Records drawn from a dataset:

************

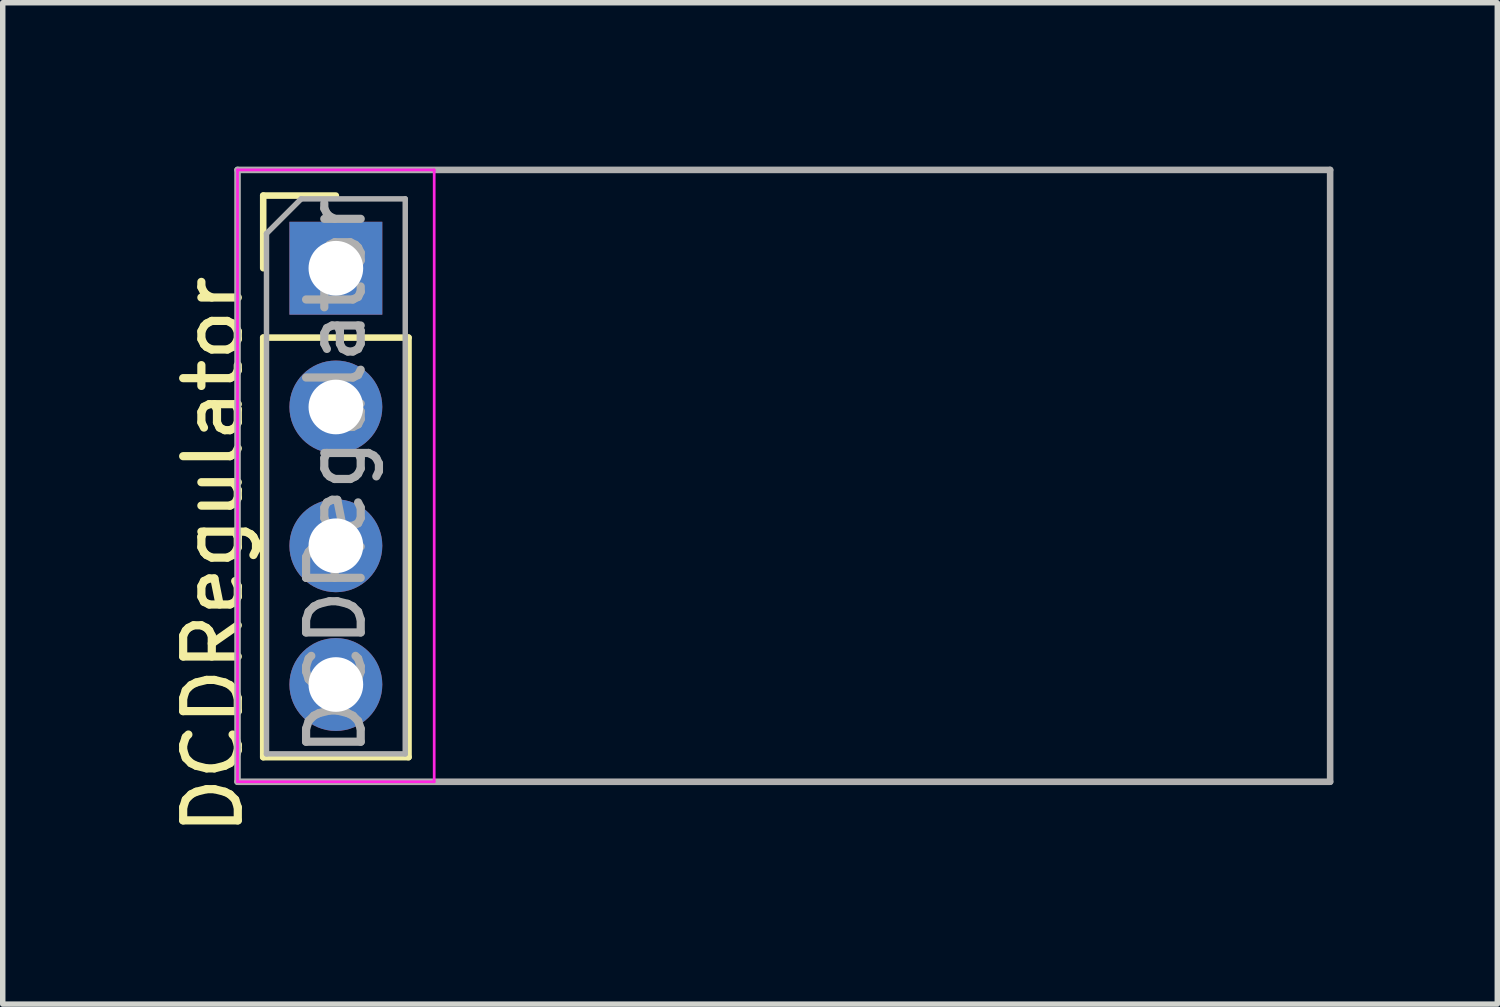
<source format=kicad_pcb>
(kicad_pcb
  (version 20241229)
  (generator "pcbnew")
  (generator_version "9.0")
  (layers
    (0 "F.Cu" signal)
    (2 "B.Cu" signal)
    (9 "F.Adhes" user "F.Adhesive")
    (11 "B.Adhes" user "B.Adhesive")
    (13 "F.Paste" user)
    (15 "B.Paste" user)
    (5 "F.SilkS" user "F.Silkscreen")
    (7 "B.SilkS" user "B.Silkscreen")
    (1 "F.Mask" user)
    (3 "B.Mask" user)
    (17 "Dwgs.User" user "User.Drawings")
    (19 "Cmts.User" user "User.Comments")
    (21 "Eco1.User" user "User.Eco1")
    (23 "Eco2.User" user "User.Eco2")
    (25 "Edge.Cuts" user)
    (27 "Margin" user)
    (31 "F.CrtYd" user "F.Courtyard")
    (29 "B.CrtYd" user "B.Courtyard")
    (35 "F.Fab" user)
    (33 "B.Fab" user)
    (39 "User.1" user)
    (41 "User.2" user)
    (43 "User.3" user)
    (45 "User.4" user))
  (footprint "DCDRegulator"
    (layer "F.Cu")
    (at 3.098 1.86)
    (property "Reference" "DCDRegulator" (at -2.25 5.25 90) (layer "F.SilkS") (effects (font (size 1 1) (thickness 0.15))))
    (attr through_hole)
    (fp_line (start -1.33 -1.33) (end 0 -1.33) (stroke (width 0.12) (type solid)) (layer "F.SilkS"))
    (fp_line (start -1.33 0) (end -1.33 -1.33) (stroke (width 0.12) (type solid)) (layer "F.SilkS"))
    (fp_line (start -1.33 1.27) (end -1.33 8.95) (stroke (width 0.12) (type solid)) (layer "F.SilkS"))
    (fp_line (start -1.33 1.27) (end 1.33 1.27) (stroke (width 0.12) (type solid)) (layer "F.SilkS"))
    (fp_line (start -1.33 8.95) (end 1.33 8.95) (stroke (width 0.12) (type solid)) (layer "F.SilkS"))
    (fp_line (start 1.33 1.27) (end 1.33 8.95) (stroke (width 0.12) (type solid)) (layer "F.SilkS"))
    (fp_line (start -1.8 -1.8) (end -1.8 9.4) (stroke (width 0.05) (type solid)) (layer "F.CrtYd"))
    (fp_line (start -1.8 9.4) (end 1.8 9.4) (stroke (width 0.05) (type solid)) (layer "F.CrtYd"))
    (fp_line (start 1.8 -1.8) (end -1.8 -1.8) (stroke (width 0.05) (type solid)) (layer "F.CrtYd"))
    (fp_line (start 1.8 9.4) (end 1.8 -1.8) (stroke (width 0.05) (type solid)) (layer "F.CrtYd"))
    (fp_line (start -1.8 -1.8) (end -1.8 9.4) (stroke (width 0.12) (type solid)) (layer "F.Fab"))
    (fp_line (start -1.8 9.4) (end 18.2 9.4) (stroke (width 0.12) (type solid)) (layer "F.Fab"))
    (fp_line (start -1.27 -0.635) (end -0.635 -1.27) (stroke (width 0.1) (type solid)) (layer "F.Fab"))
    (fp_line (start -1.27 8.89) (end -1.27 -0.635) (stroke (width 0.1) (type solid)) (layer "F.Fab"))
    (fp_line (start -0.635 -1.27) (end 1.27 -1.27) (stroke (width 0.1) (type solid)) (layer "F.Fab"))
    (fp_line (start 1.27 -1.27) (end 1.27 8.89) (stroke (width 0.1) (type solid)) (layer "F.Fab"))
    (fp_line (start 1.27 8.89) (end -1.27 8.89) (stroke (width 0.1) (type solid)) (layer "F.Fab"))
    (fp_line (start 18.2 -1.8) (end -1.8 -1.8) (stroke (width 0.12) (type solid)) (layer "F.Fab"))
    (fp_line (start 18.2 9.4) (end 18.2 -1.8) (stroke (width 0.12) (type solid)) (layer "F.Fab"))
    (fp_text user "${REFERENCE}" (at 0 3.81 90) (layer "F.Fab") (effects (font (size 1 1) (thickness 0.15))))
    (pad "1" thru_hole rect (at 0 0) (size 1.7 1.7) (drill 1) (layers "*.Cu" "*.Mask"))
    (pad "2" thru_hole oval (at 0 2.54) (size 1.7 1.7) (drill 1) (layers "*.Cu" "*.Mask"))
    (pad "3" thru_hole oval (at 0 5.08) (size 1.7 1.7) (drill 1) (layers "*.Cu" "*.Mask"))
    (pad "4" thru_hole oval (at 0 7.62) (size 1.7 1.7) (drill 1) (layers "*.Cu" "*.Mask")))
  (gr_rect
    (start -3 -3)
    (end 24.358 15.33)
    (stroke (width 0.1) (type default))
    (fill no)
    (layer "Edge.Cuts")))
</source>
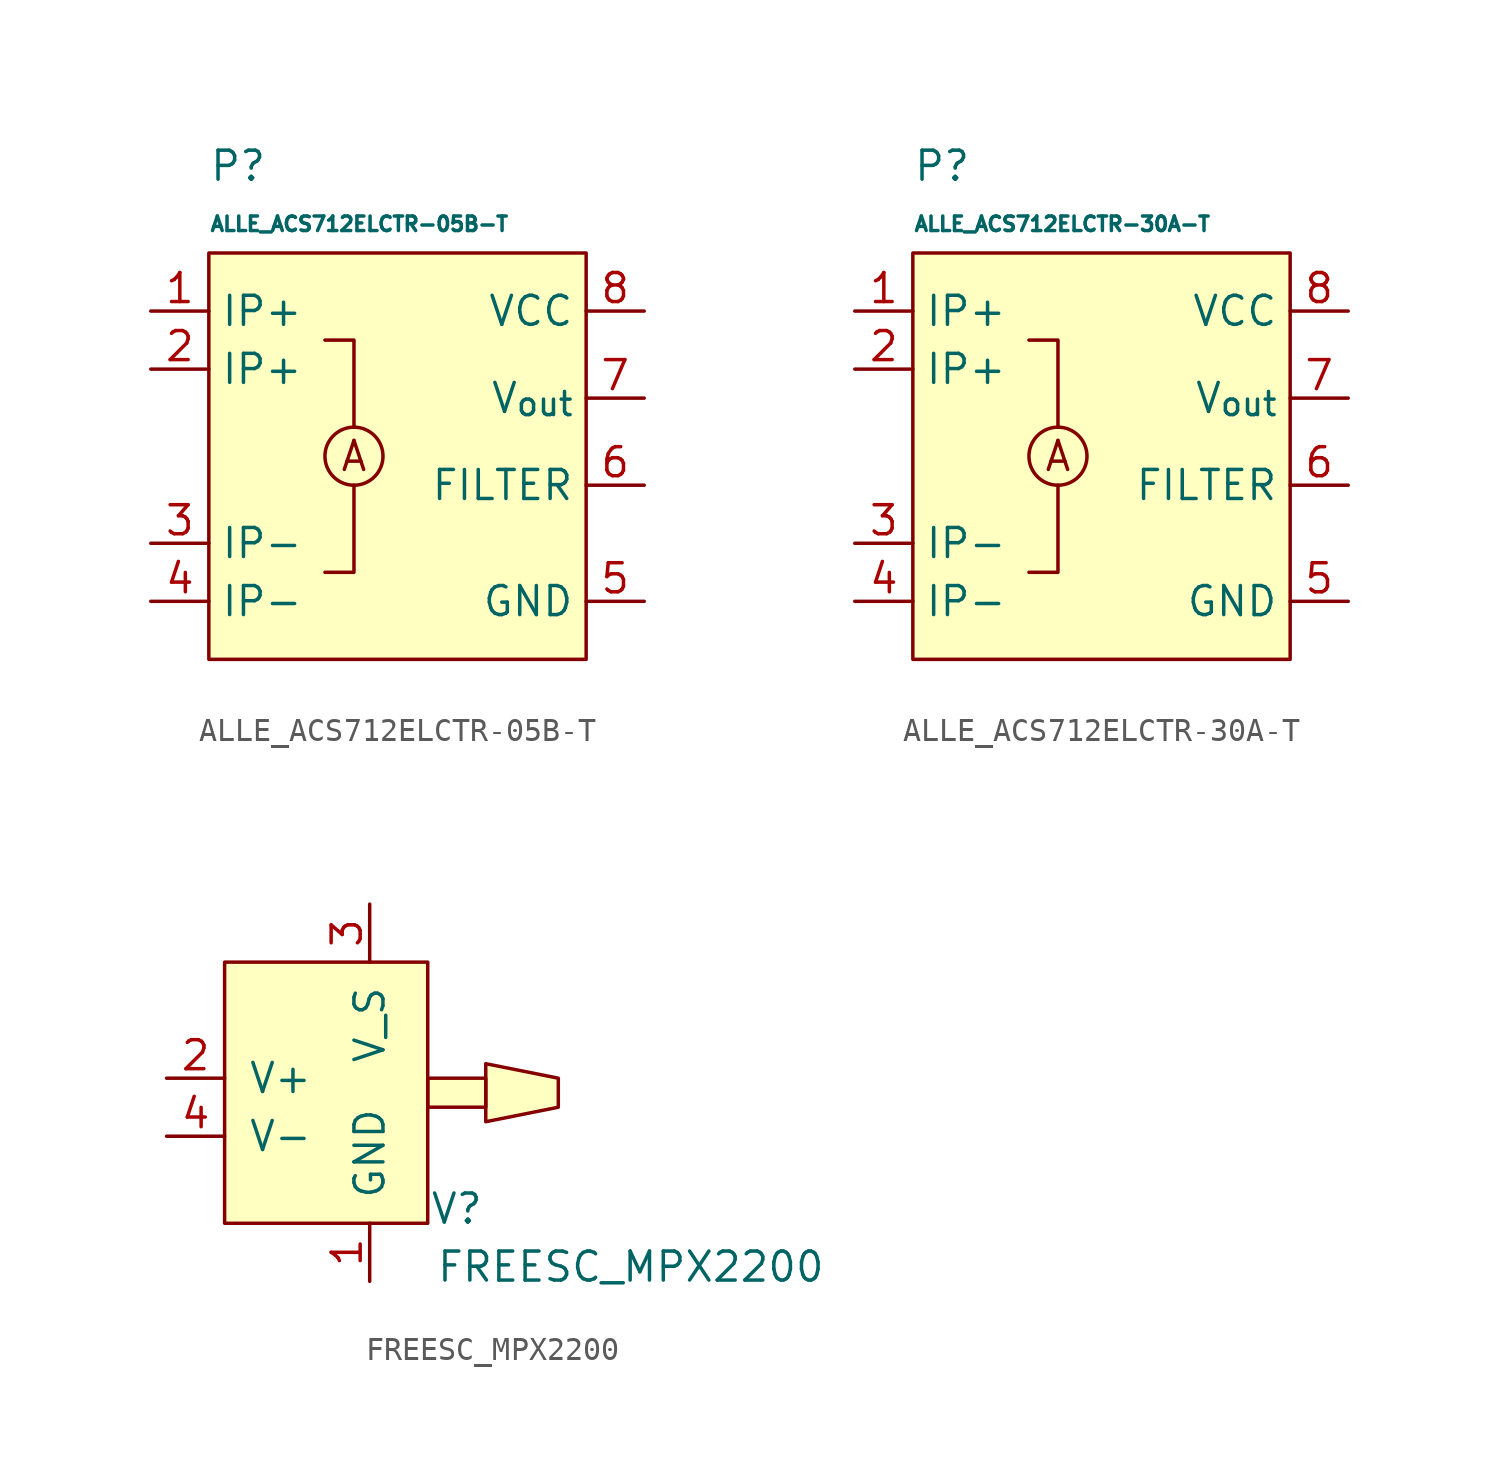
<source format=kicad_sym>
(kicad_symbol_lib
  (version 20220914)
  (generator kicad_symbol_editor)
  (symbol "ALLE_ACS712ELCTR-05B-T"
    (property "Reference" "P"
      (at 0 6.35 0)
      (effects (font (size 1.27 1.27)) (justify left)))
    (property "Value" "ALLE_ACS712ELCTR-05B-T"
      (at 0 3.81 0)
      (effects (font (size 0.635 0.635)) (justify left)))
    (symbol "ALLE_ACS712ELCTR-05B-T_0_1"
      (circle (center 6.35 -6.35) (radius 1.27) (stroke (width 0) (type default)) (fill (type none))))
    (symbol "ALLE_ACS712ELCTR-05B-T_1_1"
      (polyline (pts (xy 5.08 -11.43) (xy 6.35 -11.43) (xy 6.35 -7.62)) (stroke (width 0) (type default)) (fill (type none)))
      (polyline (pts (xy 6.35 -5.08) (xy 6.35 -1.27) (xy 5.08 -1.27)) (stroke (width 0) (type default)) (fill (type none)))
      (rectangle (start 0 2.54) (end 16.51 -15.24) (stroke (width 0) (type default)) (fill (type background)))
      (text "A" (at 6.35 -6.35 0) (effects (font (size 1.27 1.27))))
      (pin input line (at -2.54 0 0) (length 2.54) (name "IP+" (effects (font (size 1.27 1.27)))) (number "1" (effects (font (size 1.27 1.27)))))
      (pin input line (at -2.54 -2.54 0) (length 2.54) (name "IP+" (effects (font (size 1.27 1.27)))) (number "2" (effects (font (size 1.27 1.27)))))
      (pin output line (at -2.54 -10.16 0) (length 2.54) (name "IP-" (effects (font (size 1.27 1.27)))) (number "3" (effects (font (size 1.27 1.27)))))
      (pin output line (at -2.54 -12.7 0) (length 2.54) (name "IP-" (effects (font (size 1.27 1.27)))) (number "4" (effects (font (size 1.27 1.27)))))
      (pin power_out line (at 19.05 -12.7 180) (length 2.54) (name "GND" (effects (font (size 1.27 1.27)))) (number "5" (effects (font (size 1.27 1.27)))))
      (pin passive line (at 19.05 -7.62 180) (length 2.54) (name "FILTER" (effects (font (size 1.27 1.27)))) (number "6" (effects (font (size 1.27 1.27)))))
      (pin passive line (at 19.05 -3.81 180) (length 2.54) (name "V_{out}" (effects (font (size 1.27 1.27)))) (number "7" (effects (font (size 1.27 1.27)))))
      (pin power_in line (at 19.05 0 180) (length 2.54) (name "VCC" (effects (font (size 1.27 1.27)))) (number "8" (effects (font (size 1.27 1.27)))))))
  (symbol "ALLE_ACS712ELCTR-30A-T"
    (property "Reference" "P"
      (at 0 6.35 0)
      (effects (font (size 1.27 1.27)) (justify left)))
    (property "Value" "ALLE_ACS712ELCTR-30A-T"
      (at 0 3.81 0)
      (effects (font (size 0.635 0.635)) (justify left)))
    (symbol "ALLE_ACS712ELCTR-30A-T_0_1"
      (circle (center 6.35 -6.35) (radius 1.27) (stroke (width 0) (type default)) (fill (type none))))
    (symbol "ALLE_ACS712ELCTR-30A-T_1_1"
      (polyline (pts (xy 5.08 -11.43) (xy 6.35 -11.43) (xy 6.35 -7.62)) (stroke (width 0) (type default)) (fill (type none)))
      (polyline (pts (xy 6.35 -5.08) (xy 6.35 -1.27) (xy 5.08 -1.27)) (stroke (width 0) (type default)) (fill (type none)))
      (rectangle (start 0 2.54) (end 16.51 -15.24) (stroke (width 0) (type default)) (fill (type background)))
      (text "A" (at 6.35 -6.35 0) (effects (font (size 1.27 1.27))))
      (pin input line (at -2.54 0 0) (length 2.54) (name "IP+" (effects (font (size 1.27 1.27)))) (number "1" (effects (font (size 1.27 1.27)))))
      (pin input line (at -2.54 -2.54 0) (length 2.54) (name "IP+" (effects (font (size 1.27 1.27)))) (number "2" (effects (font (size 1.27 1.27)))))
      (pin output line (at -2.54 -10.16 0) (length 2.54) (name "IP-" (effects (font (size 1.27 1.27)))) (number "3" (effects (font (size 1.27 1.27)))))
      (pin output line (at -2.54 -12.7 0) (length 2.54) (name "IP-" (effects (font (size 1.27 1.27)))) (number "4" (effects (font (size 1.27 1.27)))))
      (pin power_out line (at 19.05 -12.7 180) (length 2.54) (name "GND" (effects (font (size 1.27 1.27)))) (number "5" (effects (font (size 1.27 1.27)))))
      (pin passive line (at 19.05 -7.62 180) (length 2.54) (name "FILTER" (effects (font (size 1.27 1.27)))) (number "6" (effects (font (size 1.27 1.27)))))
      (pin passive line (at 19.05 -3.81 180) (length 2.54) (name "V_{out}" (effects (font (size 1.27 1.27)))) (number "7" (effects (font (size 1.27 1.27)))))
      (pin power_in line (at 19.05 0 180) (length 2.54) (name "VCC" (effects (font (size 1.27 1.27)))) (number "8" (effects (font (size 1.27 1.27)))))))
  (symbol "FREESC_MPX2200"
    (pin_names
      (offset 1.016))
    (property "Reference" "V"
      (at 3.81 0.635 0)
      (effects (font (size 1.27 1.27))))
    (property "Value" "FREESC_MPX2200"
      (at 11.43 -1.905 0)
      (effects (font (size 1.27 1.27))))
    (symbol "FREESC_MPX2200_0_1"
      (rectangle (start -6.35 0) (end 2.54 11.43) (stroke (width 0) (type default)) (fill (type background)))
      (polyline (pts (xy 5.08 6.985) (xy 5.08 4.445) (xy 8.255 5.08) (xy 8.255 6.35) (xy 5.08 6.985)) (stroke (width 0) (type default)) (fill (type background)))
      (rectangle (start 2.54 6.35) (end 5.08 5.08) (stroke (width 0) (type default)) (fill (type background))))
    (symbol "FREESC_MPX2200_1_1"
      (pin power_in line (at 0 -2.54 90) (length 2.54) (name "GND" (effects (font (size 1.27 1.27)))) (number "1" (effects (font (size 1.27 1.27)))))
      (pin output line (at -8.89 6.35 0) (length 2.54) (name "V+" (effects (font (size 1.27 1.27)))) (number "2" (effects (font (size 1.27 1.27)))))
      (pin power_in line (at 0 13.97 270) (length 2.54) (name "V_S" (effects (font (size 1.27 1.27)))) (number "3" (effects (font (size 1.27 1.27)))))
      (pin output line (at -8.89 3.81 0) (length 2.54) (name "V-" (effects (font (size 1.27 1.27)))) (number "4" (effects (font (size 1.27 1.27))))))))
</source>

************

### Assignment
In the records above, find the line containing "(fp_line (start -1.8 9.4) (end 18.2" and output every line from the first through that one, exactly, omitting pictures.

### Task response
<source format=kicad_pcb>
(kicad_pcb
  (version 20241229)
  (generator "pcbnew")
  (generator_version "9.0")
  (layers
    (0 "F.Cu" signal)
    (2 "B.Cu" signal)
    (9 "F.Adhes" user "F.Adhesive")
    (11 "B.Adhes" user "B.Adhesive")
    (13 "F.Paste" user)
    (15 "B.Paste" user)
    (5 "F.SilkS" user "F.Silkscreen")
    (7 "B.SilkS" user "B.Silkscreen")
    (1 "F.Mask" user)
    (3 "B.Mask" user)
    (17 "Dwgs.User" user "User.Drawings")
    (19 "Cmts.User" user "User.Comments")
    (21 "Eco1.User" user "User.Eco1")
    (23 "Eco2.User" user "User.Eco2")
    (25 "Edge.Cuts" user)
    (27 "Margin" user)
    (31 "F.CrtYd" user "F.Courtyard")
    (29 "B.CrtYd" user "B.Courtyard")
    (35 "F.Fab" user)
    (33 "B.Fab" user)
    (39 "User.1" user)
    (41 "User.2" user)
    (43 "User.3" user)
    (45 "User.4" user))
  (footprint "DCDRegulator"
    (layer "F.Cu")
    (at 3.098 1.86)
    (property "Reference" "DCDRegulator" (at -2.25 5.25 90) (layer "F.SilkS") (effects (font (size 1 1) (thickness 0.15))))
    (attr through_hole)
    (fp_line (start -1.33 -1.33) (end 0 -1.33) (stroke (width 0.12) (type solid)) (layer "F.SilkS"))
    (fp_line (start -1.33 0) (end -1.33 -1.33) (stroke (width 0.12) (type solid)) (layer "F.SilkS"))
    (fp_line (start -1.33 1.27) (end -1.33 8.95) (stroke (width 0.12) (type solid)) (layer "F.SilkS"))
    (fp_line (start -1.33 1.27) (end 1.33 1.27) (stroke (width 0.12) (type solid)) (layer "F.SilkS"))
    (fp_line (start -1.33 8.95) (end 1.33 8.95) (stroke (width 0.12) (type solid)) (layer "F.SilkS"))
    (fp_line (start 1.33 1.27) (end 1.33 8.95) (stroke (width 0.12) (type solid)) (layer "F.SilkS"))
    (fp_line (start -1.8 -1.8) (end -1.8 9.4) (stroke (width 0.05) (type solid)) (layer "F.CrtYd"))
    (fp_line (start -1.8 9.4) (end 1.8 9.4) (stroke (width 0.05) (type solid)) (layer "F.CrtYd"))
    (fp_line (start 1.8 -1.8) (end -1.8 -1.8) (stroke (width 0.05) (type solid)) (layer "F.CrtYd"))
    (fp_line (start 1.8 9.4) (end 1.8 -1.8) (stroke (width 0.05) (type solid)) (layer "F.CrtYd"))
    (fp_line (start -1.8 -1.8) (end -1.8 9.4) (stroke (width 0.12) (type solid)) (layer "F.Fab"))
    (fp_line (start -1.8 9.4) (end 18.2 9.4) (stroke (width 0.12) (type solid)) (layer "F.Fab"))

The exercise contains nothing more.